How can I view the outline in eclipse when using the revealing module pattern?
Asked Answered
S

4

17

I'm currently refactoring some Javascript code we have and amongst other things I've changed it to make use of the revealing module pattern. The code is looking much tidier and it works fine but I can't see the functions anymore in the outline view. I see the top level namespace var as a var but you can't expand it to see the functions within.

Lets say the code used to look like this:

function myFunc1() {}
function myFunc2() {}

In this case you see both functions in the outline view. But if you change it to this:

var myNamespace = function()
{
  function myFunc1() {}
  function myFunc2() {}

  return {
    name: "myNamespace",
    myFunc1: myFunc1,
    myFunc2: myFunc2
  }
}();

Then the outline view just shows you the myNamespace var. I've tried looking but can't find a view that will actually show me the hierarchy correctly. Does anyone know of a way to view this or is it a case of eclipse not being able to do this?

Strawboard answered 18/4, 2012 at 11:25 Comment(1)
Francois's answer works a treat. It's a bit of a kludge having to rely on a comment but its the only solution I've seen. I noticed that if you type an incorrect @memberof then the Eclipse outline goes with the comment rather than the code so you need to be careful when using this.Strawboard
P
23

Add:

/**
 * @memberOf myNamespace
 */

before each function definition to restore the hierarchy.

You will find more interesting tags to document your code here:
How I Introduced JsDoc into a JavaScript project – and found my Eclipse Outline

Prate answered 16/6, 2012 at 9:17 Comment(5)
Many thanks. Two months later and nobody else even gave a suggestion so it was obviously a tricky one to solve.Strawboard
That is what I am searching from ages :)Lindner
Seems to have no effect (at all) in my PHP Neon with default JS support... Anything else one should know, enable, ...?Mythicize
@BurninLeo: See this question. It's a bug in Neon due to core elements of JSDT being rewritten or switched to more maintainable software components. Part of the functionality has been restored, pretty quickly, which is rare enough to be worth mentioning, but there are still valid JS constructs that do not yield a satisfactory outline.Bantam
Finally, I had installed NetBeans to edit the JS files in my (Eclipse) project. Very nice :)Mythicize
M
5

one way is to call it as below. Define it as it is, but do not self execute it. Ensure the prototype is an empty object and then try calling it. It works the same way, but will restore the outline and you don't need to add comments in front of every function.

var myNamespace = (function()
{
  function myFunc1() {}
  function myFunc2() {}

  return {
    name: "myNamespace",
    myFunc1: myFunc1,
    myFunc2: myFunc2
  }
});
myNamespace.prototype = {};
myNamespace();
Marsipobranch answered 21/8, 2012 at 19:18 Comment(1)
It's a fair answer, it just arrived a bit late. Worth an upvote for a fellow noob though.Strawboard
G
2

Not showing myFunc1() etc. in the outline appears to be a bug which is marked as fixed in 3.2. However it is not fixed in 4.2. It is certainly a huge pain when dealing with very large files of hundreds of functions, and only the var name shows up in the outline. I pray for it being fixed.

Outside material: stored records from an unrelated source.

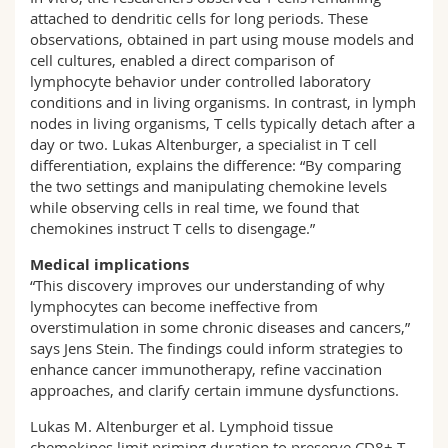
attached to dendritic cells for long periods. These
observations, obtained in part using mouse models and
cell cultures, enabled a direct comparison of
lymphocyte behavior under controlled laboratory
conditions and in living organisms. In contrast, in lymph
nodes in living organisms, T cells typically detach after a
day or two. Lukas Altenburger, a specialist in T cell
differentiation, explains the difference: “By comparing
the two settings and manipulating chemokine levels
while observing cells in real time, we found that
chemokines instruct T cells to disengage.”
Medical implications
“This discovery improves our understanding of why
lymphocytes can become ineffective from
overstimulation in some chronic diseases and cancers,”
says Jens Stein. The findings could inform strategies to
enhance cancer immunotherapy, refine vaccination
approaches, and clarify certain immune dysfunctions.
Lukas M. Altenburger et al. Lymphoid tissue
chemokines limit priming duration to preserve CD8+ T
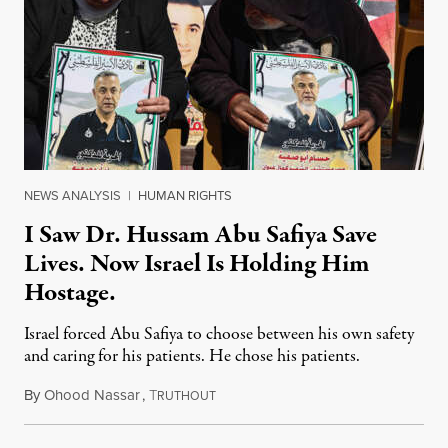
NEWS ANALYSIS
|
HUMAN RIGHTS
I Saw Dr. Hussam Abu Safiya Save
Lives. Now Israel Is Holding Him
Hostage.
Israel forced Abu Safiya to choose between his own safety
and caring for his patients. He chose his patients.
By
Ohood Nassar
,
T
August 8, 2026
RUTHOUT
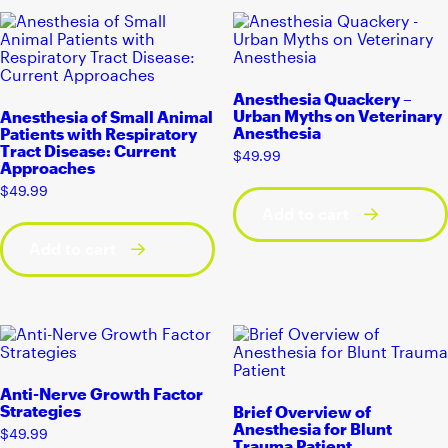
Anesthesia Quackery –
Urban Myths on Veterinary
Anesthesia of Small Animal
Anesthesia
Patients with Respiratory
Tract Disease: Current
$
49.99
Approaches
$
49.99
Add to cart
Add to cart
Anti-Nerve Growth Factor
Strategies
Brief Overview of
Anesthesia for Blunt
$
49.99
Trauma Patient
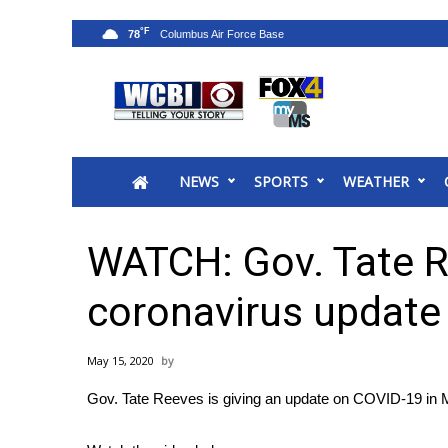
°F
78
News
2025 Municipal Elections
Crime
NEWS
SPORTS
WEATHER
Local News
National/World News
MidMorning with WCBI
WATCH: Gov. Tate R
Sunrise & Midday Guests
WCBI Sunrise Saturday
coronavirus update
Sports
2026 High School Football Tour
May 15, 2020
Local Sports
Gov. Tate Reeves is giving an update on COVID-19 in M
College Sports
2025 High School Football Tour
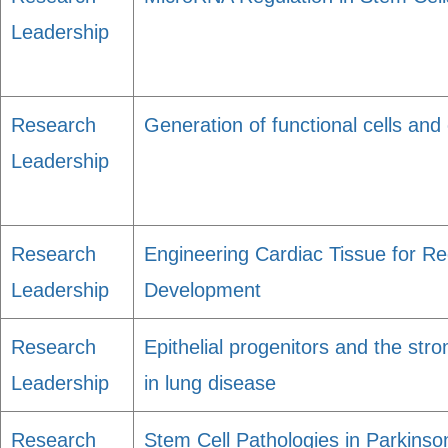
Leadership
Research
Generation of functional cells an
Leadership
Research
Engineering Cardiac Tissue for R
Leadership
Development
Research
Epithelial progenitors and the str
Leadership
in lung disease
Research
Stem Cell Pathologies in Parkinso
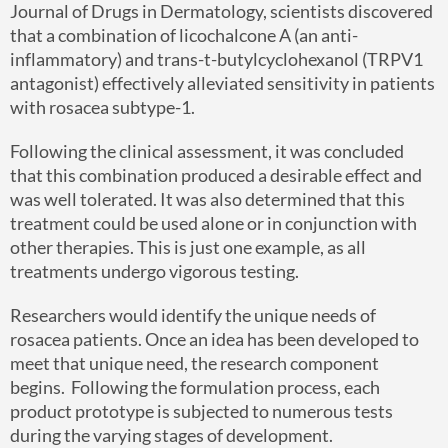
Journal of Drugs in Dermatology, scientists discovered
that a combination of licochalcone A (an anti-
inflammatory) and trans-t-butylcyclohexanol (TRPV1
antagonist) effectively alleviated sensitivity in patients
with rosacea subtype-1.
Following the clinical assessment, it was concluded
that this combination produced a desirable effect and
was well tolerated. It was also determined that this
treatment could be used alone or in conjunction with
other therapies. This is just one example, as all
treatments undergo vigorous testing.
Researchers would identify the unique needs of
rosacea patients. Once an idea has been developed to
meet that unique need, the research component
begins. Following the formulation process, each
product prototype is subjected to numerous tests
during the varying stages of development.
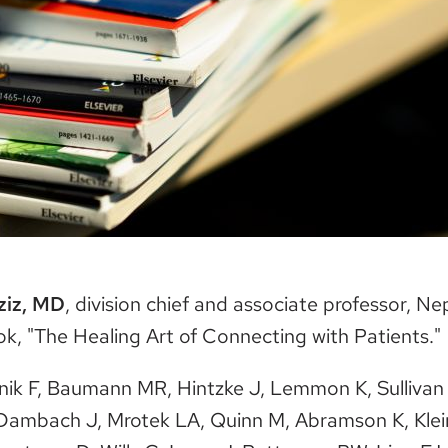
ziz, MD
, division chief and associate professor, N
ok, "The Healing Art of Connecting with Patients."
nik F, Baumann MR, Hintzke J, Lemmon K, Sullivan
Dambach J, Mrotek LA, Quinn M, Abramson K, Klei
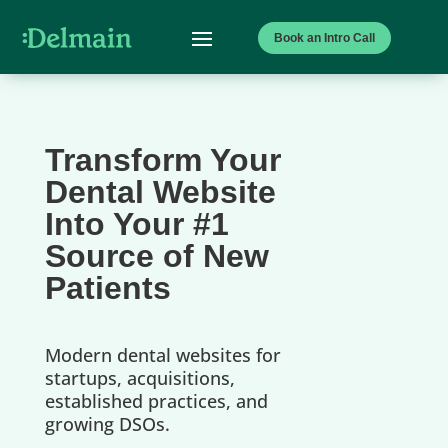
Book an Intro Call
Transform Your
Dental Website
Into Your #1
Source of New
Patients
Modern dental websites for
startups, acquisitions,
established practices, and
growing DSOs.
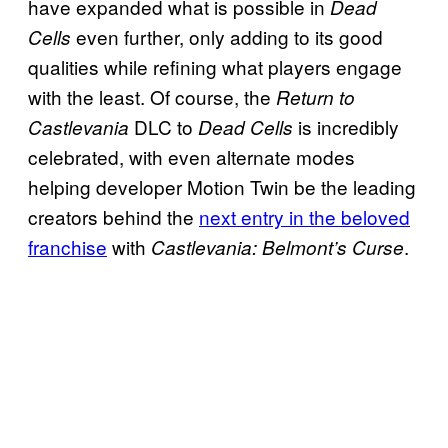
have expanded what is possible in
Dead
even further, only adding to its good
Cells
qualities while refining what players engage
with the least. Of course, the
Return to
DLC to
is incredibly
Castlevania
Dead Cells
celebrated, with even alternate modes
helping developer Motion Twin be the leading
creators behind the
next entry in the beloved
franchise
with
.
Castlevania: Belmont’s Curse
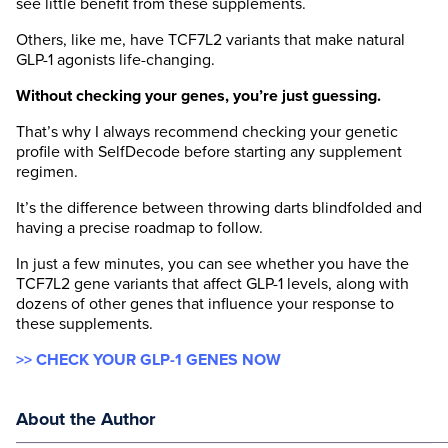
see little benefit from these supplements.
Others, like me, have TCF7L2 variants that make natural
GLP-1 agonists life-changing.
Without checking your genes, you’re just guessing.
That’s why I always recommend checking your genetic
profile with SelfDecode before starting any supplement
regimen.
It’s the difference between throwing darts blindfolded and
having a precise roadmap to follow.
In just a few minutes, you can see whether you have the
TCF7L2 gene variants that affect GLP-1 levels, along with
dozens of other genes that influence your response to
these supplements.
>> CHECK YOUR GLP-1 GENES NOW
About the Author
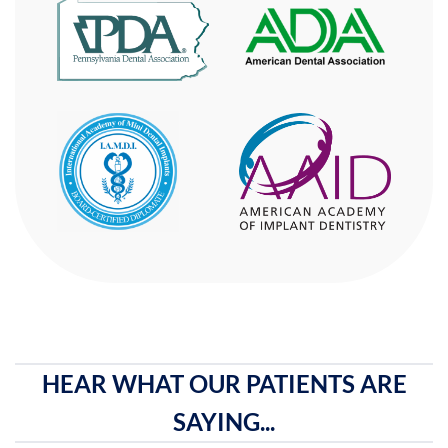
HEAR WHAT OUR PATIENTS ARE
SAYING...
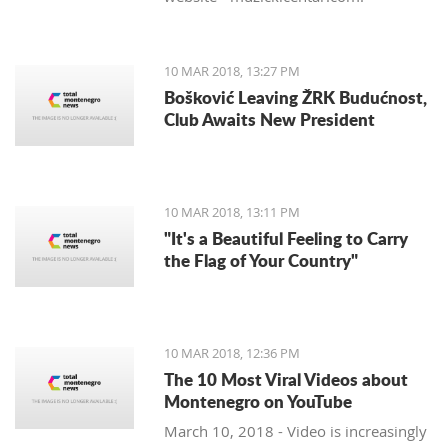
10 MAR 2018, 13:27 PM
Bošković Leaving ŽRK Budućnost,
Club Awaits New President
10 MAR 2018, 13:11 PM
"It's a Beautiful Feeling to Carry
the Flag of Your Country"
10 MAR 2018, 12:36 PM
The 10 Most Viral Videos about
Montenegro on YouTube
March 10, 2018 - Video is increasingly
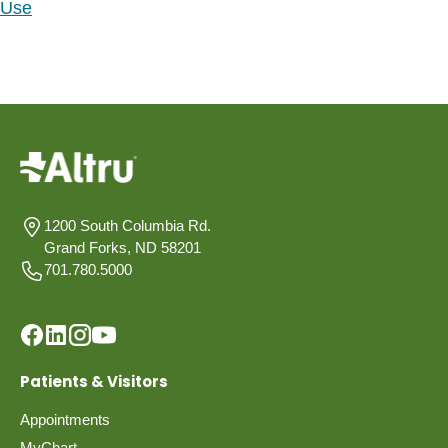
Use
1200 South Columbia Rd.
Grand Forks, ND 58201
701.780.5000
Patients & Visitors
Appointments
MyChart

https://bugs.eclipse.org/bugs/show_bug.cgi?id=236202

https://bugs.eclipse.org/bugs/show_bug.cgi?id=281374#c1

/** * @memberOf myNamespace */ Did not work for me. When I add this above myFunc1(), it does not show it in the outline, even if I close and open the file.

Interestingly, 4 of my 20 or so functions do show up in the outline, but there is no difference between the ones which work and the ones which do not except the ones which work all have this.xxx in them (but if I add this.dummy; to invisible functions it does not help)

This semi works: myNameSpace.prototype = {}; myNameSpace;

But then you cant call its functions thusly: myNameSpace.myFunc1();

Gynous answered 24/1, 2013 at 22:57 Comment(1)
Yeah, in Eclipse 5.X, or whatever Kepler is, neither suggested method is working for me. JSDoc produces beautiful HTML pages outlining the self-invoked object/namespace, and Eclipse can suggest/autocomplete when you ctrl + space, but it refuses to outline the object! :(Cloddish
L
0

I'm working with eclipse/Kepler. Using the advice from above I managed to get the outline view. But proposals (Ctrl-space) didn't work. Some fn were visible, some not. No pattern to detect.